La lecture à haute voix 2015 Collège Verlaine

Un extrait de la nouvelle de Ray Bradbury : Echange.

Elle posa d'autres livres à proximité des premiers. "Alice au pays des merveilles. De l'autre côté du miroir". Un mois plus tard tu les réempruntais tous les deux. "Mais enfin, t'ai-je dit, tu les as déjà lus ! - Oui, m'as-tu répondu, mais pas assez pour en parler. Je veux être capable de les raconter à haute voix."

-Ça alors, fit tout bas le jeune homme. J'ai vraiment dit ça ?

-Eh oui. Tiens, ceux-là aussi tu les as lus dix fois. Les mythes grecs, romains, égyptiens. Nordiques, chinois. Tu étais littéralement affamé.

Poème de Ludovic Janvier cité par jacques Bonnafé dans son intervention au colloque sur la lecture à Roubaix.
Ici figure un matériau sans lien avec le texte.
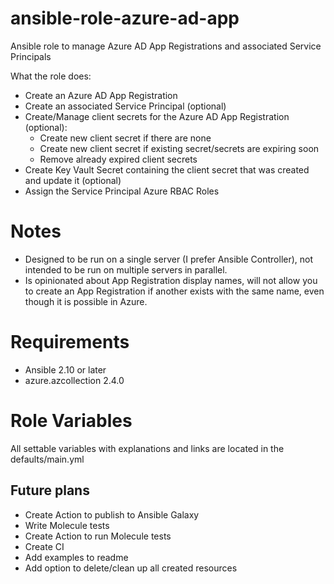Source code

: # ansible-role-azure-ad-app
Ansible role to manage Azure AD App Registrations and associated Service Principals

What the role does:
- Create an Azure AD App Registration
- Create an associated Service Principal (optional)
- Create/Manage client secrets for the Azure AD App Registration (optional):
    - Create new client secret if there are none
    - Create new client secret if existing secret/secrets are expiring soon
    - Remove already expired client secrets
- Create Key Vault Secret containing the client secret that was created and update it (optional)
- Assign the Service Principal Azure RBAC Roles


# Notes
- Designed to be run on a single server (I prefer Ansible Controller), not intended to be run on multiple servers in parallel.
- Is opinionated about App Registration display names, will not allow you to create an App Registration if another exists with the same name, even though it is possible in Azure.

# Requirements
- Ansible 2.10 or later
- azure.azcollection 2.4.0

# Role Variables
All settable variables with explanations and links are located in the defaults/main.yml

## Future plans
- Create Action to publish to Ansible Galaxy
- Write Molecule tests
- Create Action to run Molecule tests
- Create CI
- Add examples to readme
- Add option to delete/clean up all created resources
Dans respirer, m’a dit Goethe, il y a deux grâces. L’air qu’on s’incorpore et celui qu’on lâche. La peine que j’ai moi, c’est à rendre l’âme. L’âme que l’air m’a prêtée. J’oublie d’expirer. Pour que j’y consente, il faut au moins le calme d’un sous-bois, la nage ou l’obstination d’une course lente. Un ventre vous crache à l’air libre, on vous gifle, crie, oblige, on fera qu’il accepte, le petit salaud, d’avaler et puis de relâcher ! Attrape, et souviens-toi que tu es souffle. Savez-vous comment les cogneurs vous nomment, l’oublieux bébé qui tarde à l’ouvrir ? Étonné, disent-ils. Il arrive étonné. Là, ils parlent de moi qui m’étonne encore malgré mon long passé dans la respiration. Un rien m’éberlue, un rien m’asphyxie. Peut-être, je me souviens de ce premier cri, à moins qu’ils aient cogné un peu trop fort sur moi qui fais le bègue à la moindre alerte, moi qui fais le muet quand on me regarde. Aaaaaaah ! Le plaisir brutal de bailler sous les arbres et celui de vider le sac à air tout un dimanche à fonds perdu dans la chambre d’ennui. Mais c’est vrai que pour aller au bout des souffles, il faut une musique au large de soi qui vous insuffle et, lente, vous soulève. L’ange qu’elle offre est un chanteur. Je suis né poumon, comme tout le monde, la grâce attendue tardait à venir, jusqu’au jour ou, pour mieux m’entendre, j’ai marché mot à mot sur des pages, au hasard. Voila que d’un seul coup ça respirait tranquille. J’avais trouvé. Je continue, j’inspire, j’expire calmement, soulevant les paroles.